2008-07-02, 14:21
Because there were a rash of reports about duplicate tvshow entries due to the same show being found in many locations, including multiple path sources, I decided to try and remove the reliance on the path for a tvshow entry in the database.
Unfortunately, I spent considerable amount of time on a dead end. It never really worked correctly. I had to keep making more hacks to work around the times when a path was required. So, I decided to dump all that work and rethink it.
My first thought was to add a hash field to the tvshow table and hash all the fields together into some unique id per show. The first issue was that I really didn't want to have to change the schema as its an annoyance. You need to update the database version and have it update itself on next load, etc. The other issue was that its possible that to have the same show in two locations and use two different scrapers, thus potentially making the hash value different. So, I abandoned that idea after getting it partially working.
Last night, while staring at the database in Sqlite Spy after a few beers, I thought why not just key off the title?! It's simple enough. I expect that would always be the same, regardless of the scraper used. So, I spent a few hours and got that working!
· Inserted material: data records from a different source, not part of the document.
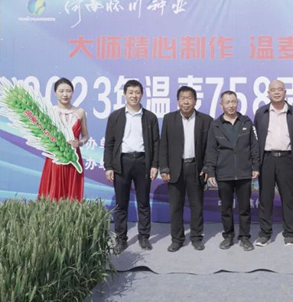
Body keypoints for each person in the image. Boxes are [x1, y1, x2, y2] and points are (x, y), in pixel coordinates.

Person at [104, 79, 159, 255]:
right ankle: (121, 239)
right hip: (122, 162)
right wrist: (108, 166)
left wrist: (154, 165)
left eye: (137, 92)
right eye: (131, 92)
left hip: (143, 162)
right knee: (121, 204)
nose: (134, 96)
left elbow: (156, 143)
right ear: (125, 94)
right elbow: (109, 143)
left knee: (143, 202)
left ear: (142, 94)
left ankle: (144, 236)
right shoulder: (116, 116)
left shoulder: (149, 117)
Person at [159, 86, 213, 252]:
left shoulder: (206, 120)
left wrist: (207, 167)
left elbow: (210, 147)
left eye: (189, 98)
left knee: (197, 206)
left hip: (196, 168)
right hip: (176, 168)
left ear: (195, 101)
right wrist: (164, 168)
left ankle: (196, 238)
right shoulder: (169, 119)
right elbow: (163, 145)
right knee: (176, 206)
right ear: (178, 101)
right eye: (183, 98)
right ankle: (177, 239)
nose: (186, 102)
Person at [204, 91, 260, 251]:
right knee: (226, 208)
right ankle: (228, 236)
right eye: (227, 102)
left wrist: (255, 166)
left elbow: (254, 146)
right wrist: (211, 171)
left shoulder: (246, 121)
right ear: (221, 105)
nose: (231, 105)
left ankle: (245, 237)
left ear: (237, 103)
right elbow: (211, 150)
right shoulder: (216, 125)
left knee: (245, 208)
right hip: (224, 173)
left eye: (234, 102)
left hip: (244, 172)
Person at [253, 79, 293, 247]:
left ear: (285, 92)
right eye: (273, 90)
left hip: (287, 158)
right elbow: (256, 139)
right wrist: (256, 163)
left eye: (280, 89)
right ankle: (265, 234)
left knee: (288, 197)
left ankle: (290, 233)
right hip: (266, 159)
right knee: (265, 198)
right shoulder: (261, 113)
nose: (277, 92)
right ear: (268, 93)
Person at [38, 77, 89, 201]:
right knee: (53, 191)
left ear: (72, 93)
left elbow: (86, 136)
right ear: (55, 93)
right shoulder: (49, 112)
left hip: (74, 158)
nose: (65, 94)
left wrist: (79, 143)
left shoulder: (80, 112)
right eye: (61, 91)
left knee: (72, 193)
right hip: (55, 157)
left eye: (68, 91)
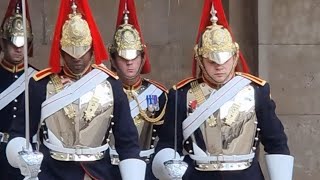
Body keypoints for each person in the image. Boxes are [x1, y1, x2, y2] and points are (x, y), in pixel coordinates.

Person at [152, 0, 294, 179]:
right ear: (200, 60)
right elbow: (168, 142)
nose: (219, 66)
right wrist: (168, 168)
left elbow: (276, 142)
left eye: (225, 59)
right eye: (212, 61)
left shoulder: (257, 91)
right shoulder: (182, 93)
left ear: (234, 57)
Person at [6, 0, 145, 179]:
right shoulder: (40, 85)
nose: (77, 58)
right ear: (62, 52)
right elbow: (20, 133)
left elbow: (128, 142)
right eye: (71, 53)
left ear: (92, 49)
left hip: (98, 172)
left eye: (83, 51)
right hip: (51, 171)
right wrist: (22, 158)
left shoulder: (112, 85)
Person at [108, 0, 168, 179]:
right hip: (108, 168)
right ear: (112, 60)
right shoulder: (104, 91)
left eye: (135, 57)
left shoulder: (158, 94)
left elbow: (166, 139)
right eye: (123, 57)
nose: (129, 62)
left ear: (142, 58)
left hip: (145, 169)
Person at [0, 0, 36, 179]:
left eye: (23, 44)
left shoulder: (37, 79)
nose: (18, 49)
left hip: (26, 155)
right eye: (13, 43)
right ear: (3, 43)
Duplicate entries are "stacked" into a single show, using the show info from the first tv show entry in the database. (It's actually the lowest id which is typically the first one added.) The episode counts, and watch counts are just tallied up for the additional entries. Everything else remains the same. Very little code had to change. It was mostly just some nested sql queries. There were no changes to the scanner. The database still has duplicate entries by path, but they are just hidden from the display.
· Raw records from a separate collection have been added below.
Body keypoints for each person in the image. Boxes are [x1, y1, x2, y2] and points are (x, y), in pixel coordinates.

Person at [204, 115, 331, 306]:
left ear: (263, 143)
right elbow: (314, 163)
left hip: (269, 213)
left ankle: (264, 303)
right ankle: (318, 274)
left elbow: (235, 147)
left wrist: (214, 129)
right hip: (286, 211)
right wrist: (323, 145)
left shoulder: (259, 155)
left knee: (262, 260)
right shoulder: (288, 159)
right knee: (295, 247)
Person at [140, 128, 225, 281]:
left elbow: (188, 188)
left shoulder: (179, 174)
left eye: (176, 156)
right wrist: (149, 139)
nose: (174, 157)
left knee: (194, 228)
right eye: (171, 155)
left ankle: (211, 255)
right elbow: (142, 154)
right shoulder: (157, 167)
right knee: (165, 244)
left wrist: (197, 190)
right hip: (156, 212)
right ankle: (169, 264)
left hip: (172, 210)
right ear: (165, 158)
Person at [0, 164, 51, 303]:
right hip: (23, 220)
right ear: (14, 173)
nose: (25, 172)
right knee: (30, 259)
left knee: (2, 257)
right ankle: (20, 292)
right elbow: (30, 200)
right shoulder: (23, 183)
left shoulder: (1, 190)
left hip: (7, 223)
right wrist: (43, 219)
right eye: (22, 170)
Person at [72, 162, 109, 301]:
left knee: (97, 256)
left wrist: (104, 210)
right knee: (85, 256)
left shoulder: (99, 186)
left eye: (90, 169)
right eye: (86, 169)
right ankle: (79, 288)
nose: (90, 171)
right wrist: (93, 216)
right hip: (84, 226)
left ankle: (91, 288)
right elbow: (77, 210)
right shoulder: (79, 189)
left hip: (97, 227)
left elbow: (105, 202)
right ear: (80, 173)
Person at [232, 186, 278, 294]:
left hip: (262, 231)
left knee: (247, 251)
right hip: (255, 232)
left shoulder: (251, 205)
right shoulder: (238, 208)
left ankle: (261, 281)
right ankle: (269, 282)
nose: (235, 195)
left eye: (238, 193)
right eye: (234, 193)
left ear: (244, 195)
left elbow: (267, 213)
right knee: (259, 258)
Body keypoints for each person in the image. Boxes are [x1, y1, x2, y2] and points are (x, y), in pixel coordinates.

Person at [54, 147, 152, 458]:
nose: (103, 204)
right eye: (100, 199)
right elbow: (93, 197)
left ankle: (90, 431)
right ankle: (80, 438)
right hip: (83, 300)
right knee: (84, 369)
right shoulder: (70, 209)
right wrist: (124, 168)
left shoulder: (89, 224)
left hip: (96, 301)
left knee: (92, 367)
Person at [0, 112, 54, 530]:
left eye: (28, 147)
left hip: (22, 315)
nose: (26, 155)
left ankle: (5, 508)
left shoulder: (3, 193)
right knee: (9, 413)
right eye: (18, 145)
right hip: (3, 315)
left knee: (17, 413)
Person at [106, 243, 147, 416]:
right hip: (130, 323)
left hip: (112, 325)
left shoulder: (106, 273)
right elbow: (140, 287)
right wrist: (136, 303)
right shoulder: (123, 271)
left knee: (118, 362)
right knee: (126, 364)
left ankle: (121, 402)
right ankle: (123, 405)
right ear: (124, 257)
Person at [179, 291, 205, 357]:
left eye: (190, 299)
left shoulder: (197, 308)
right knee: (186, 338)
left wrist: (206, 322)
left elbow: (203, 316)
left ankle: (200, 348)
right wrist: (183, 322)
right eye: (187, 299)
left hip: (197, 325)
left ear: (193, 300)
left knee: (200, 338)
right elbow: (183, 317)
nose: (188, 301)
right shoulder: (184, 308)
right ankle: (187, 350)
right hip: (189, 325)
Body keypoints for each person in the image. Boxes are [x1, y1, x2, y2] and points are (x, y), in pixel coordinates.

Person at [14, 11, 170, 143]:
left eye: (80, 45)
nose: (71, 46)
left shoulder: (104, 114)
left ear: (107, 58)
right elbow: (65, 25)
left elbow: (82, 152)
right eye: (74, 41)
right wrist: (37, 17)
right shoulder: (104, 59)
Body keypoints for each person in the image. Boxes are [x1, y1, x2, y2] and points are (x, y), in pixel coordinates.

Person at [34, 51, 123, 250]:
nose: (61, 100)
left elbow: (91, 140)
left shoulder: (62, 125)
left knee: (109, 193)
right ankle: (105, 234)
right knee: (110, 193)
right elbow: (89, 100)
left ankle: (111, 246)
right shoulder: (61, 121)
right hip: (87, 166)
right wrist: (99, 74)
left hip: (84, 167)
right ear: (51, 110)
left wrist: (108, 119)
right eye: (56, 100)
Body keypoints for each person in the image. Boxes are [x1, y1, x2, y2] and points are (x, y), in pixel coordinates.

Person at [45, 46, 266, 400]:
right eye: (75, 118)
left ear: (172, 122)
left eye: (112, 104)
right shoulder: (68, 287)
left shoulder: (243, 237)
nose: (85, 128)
So far, it works perfectly. I can navigate tvshows using any criteria. Seasons gets stacked if episodes are split across paths. I need to do some more testing, but I dont expect anything to break since all the work is done in the database.
The one issue I thought of, because I encountered it myself, was if the scanner incorrectly names a show, it could get stacked into the show that's correctly named. This didn't happen to me while working on this stacking solution, but before. I had episodes from the original Battlestar Galactica and the new BSG both in folders named Battlestar Galactica but they were in different paths. The scanner thought they were the same show. It even skipped the episodes beyond season one for the new BSG as there's only one season of the original. I had to manually refresh the duplicate which was incorrectly titled. (And the only way to tell which was which was to enter one of them and play an episode.) After that it found the rest of the episodes and all was good.
My idea to combat this issue is to make this a setting in video library. "Stack tv shows by Title" or something like that. It'll default to off. The user can then correct any issues, and turn it on.
What's the consensus? Does anyone see an others issues keying the stacking only off the Title, other than the issue I mentioned?
Unfortunately, I spent considerable amount of time on a dead end. It never really worked correctly. I had to keep making more hacks to work around the times when a path was required. So, I decided to dump all that work and rethink it.
My first thought was to add a hash field to the tvshow table and hash all the fields together into some unique id per show. The first issue was that I really didn't want to have to change the schema as its an annoyance. You need to update the database version and have it update itself on next load, etc. The other issue was that its possible that to have the same show in two locations and use two different scrapers, thus potentially making the hash value different. So, I abandoned that idea after getting it partially working.
Last night, while staring at the database in Sqlite Spy after a few beers, I thought why not just key off the title?! It's simple enough. I expect that would always be the same, regardless of the scraper used. So, I spent a few hours and got that working!
Duplicate entries are "stacked" into a single show, using the show info from the first tv show entry in the database. (It's actually the lowest id which is typically the first one added.) The episode counts, and watch counts are just tallied up for the additional entries. Everything else remains the same. Very little code had to change. It was mostly just some nested sql queries. There were no changes to the scanner. The database still has duplicate entries by path, but they are just hidden from the display.
So far, it works perfectly. I can navigate tvshows using any criteria. Seasons gets stacked if episodes are split across paths. I need to do some more testing, but I dont expect anything to break since all the work is done in the database.
The one issue I thought of, because I encountered it myself, was if the scanner incorrectly names a show, it could get stacked into the show that's correctly named. This didn't happen to me while working on this stacking solution, but before. I had episodes from the original Battlestar Galactica and the new BSG both in folders named Battlestar Galactica but they were in different paths. The scanner thought they were the same show. It even skipped the episodes beyond season one for the new BSG as there's only one season of the original. I had to manually refresh the duplicate which was incorrectly titled. (And the only way to tell which was which was to enter one of them and play an episode.) After that it found the rest of the episodes and all was good.
My idea to combat this issue is to make this a setting in video library. "Stack tv shows by Title" or something like that. It'll default to off. The user can then correct any issues, and turn it on.
What's the consensus? Does anyone see an others issues keying the stacking only off the Title, other than the issue I mentioned?